Le sommet du Mont Ventoux, franchi le 7 août, constitue le premier vrai décisif du Tour de France Femmes 2026 pour le maillot jaune.
Parcours global et répartition des étapes
Neuf journées, 1 174 km, un tracé qui oscille entre plaines suisses, cols jurassiens, vignobles bourguignons et l’exigeant massif provençal.
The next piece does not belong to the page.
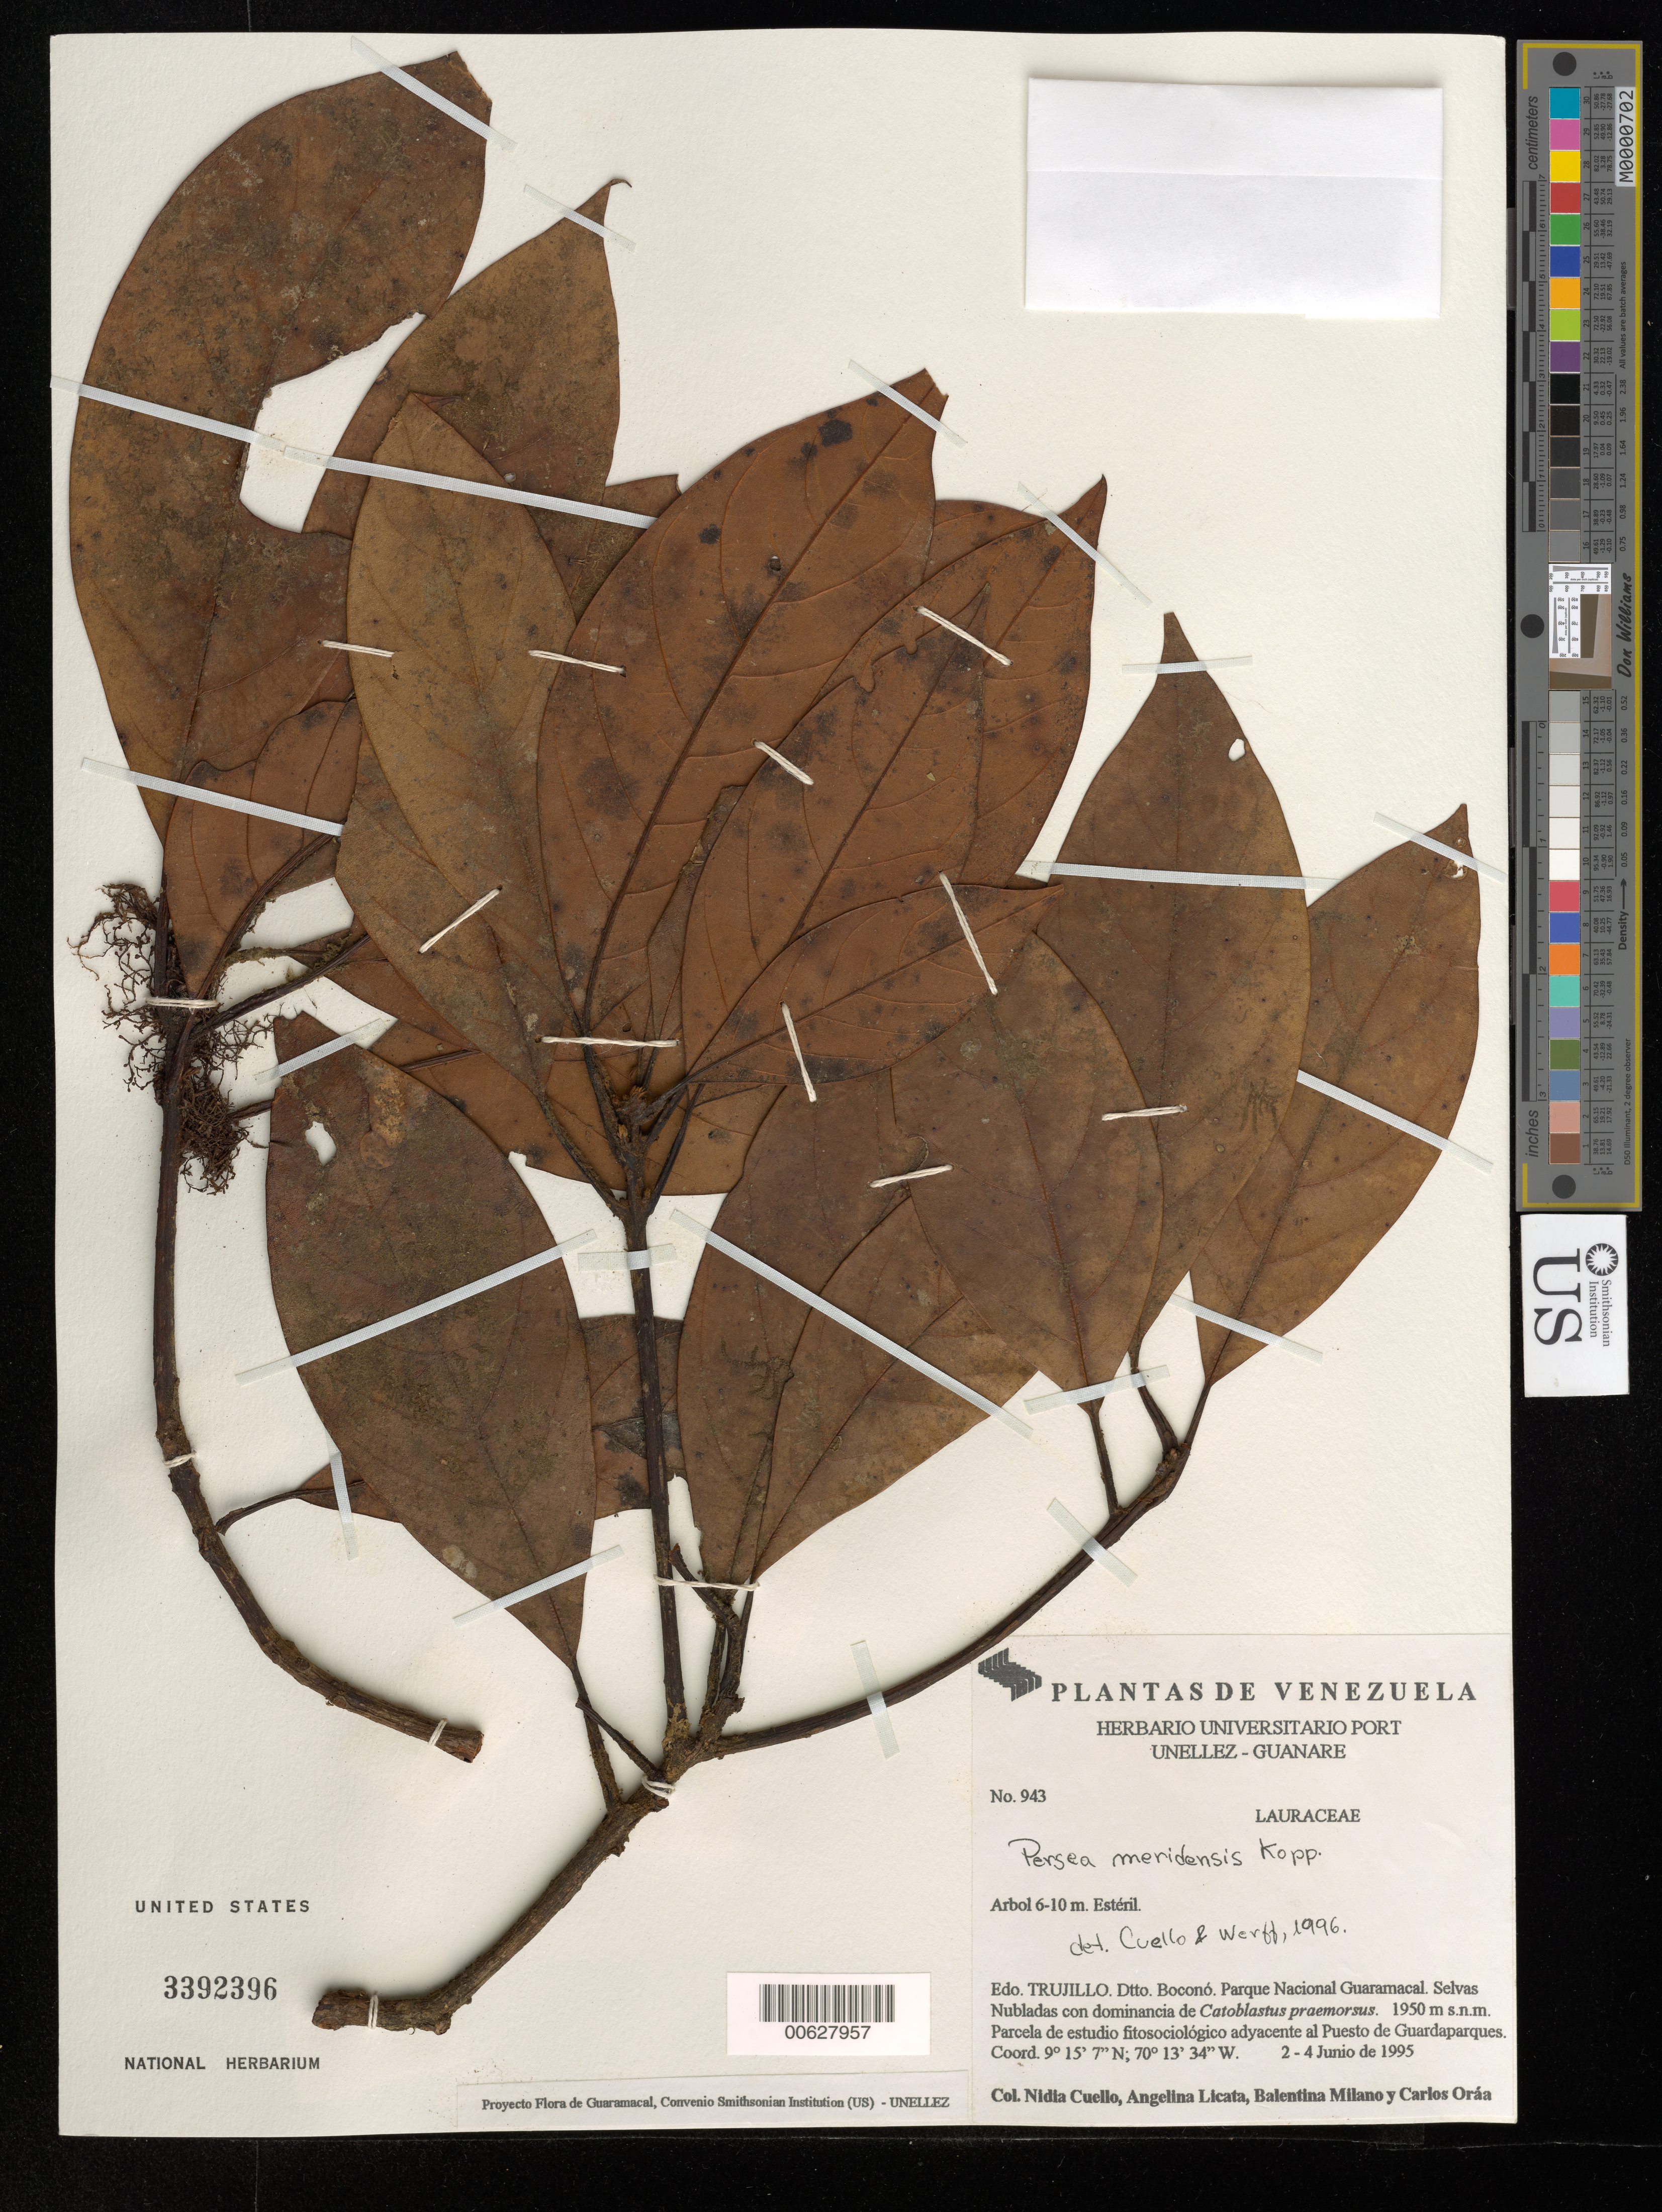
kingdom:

Le départ se fait hors des frontières hexagonales, à Lausanne, avant que le peloton ne traverse l’est de la France jusqu’à la Méditerranée.
Itinéraire jour par jour
- 1 – 1 août : Lausanne → Lausanne, 138 km – lac de Neuchâtel, côtes Courbe de Villars‑le‑Comte (4 km / 5,8 %) et Saint‑François (2,5 km / 4,6 %).
- 2 – 2 août : Aigle → Genève, 147,9 km – cinq ascensions, la plus raide Bougy‑Villars (0,9 km / 10,4 %).
- 3 – 3 août : Genève → Poligny, 156,5 km – col de la Faucille (11,5 km / 6,6 %) et col de la Savine (5,4 km / 5,1 %).
- 4 – 4 août : Gevrey‑Chambertin → Dijon, contre‑la‑montre 21 km – lacets de Marsannay (1,8 km / 6,9 %).
- 5 – 5 août : Mâcon → Belleville‑en‑Beaujolais, 140 km – huit côtes, Mont Brouilly (3 km / 7,7 %) à 12 km du sprint.
- 6 – 6 août : Montbrison → Tournon‑sur‑Rhône, 153,4 km – six côtes, terrain propice à l’échappée.
- 7 – 7 août : La Voulte‑sur‑Rhône → Mont Ventoux, 146,8 km – finale 15,7 km / 8,8 % jusqu’au sommet du Géant de Provence.
- 8 – 8 août : Sisteron → Nice, 171,9 km – côtes de Colomars et de la Ginestière avant le sprint final.
- 9 – 9 août : Nice → Nice, 99,2 km – circuit arriéré‑pays avec quatre montées du col d’Èze.
Analyse technique des étapes clés
L’étape 1 combine un profil plat à deux courtes côtes, favorisant les puncheuses avant le sprint final. La côte Saint‑François, à 4,6 % sur 2,5 km, déterminera la première vraie sélection.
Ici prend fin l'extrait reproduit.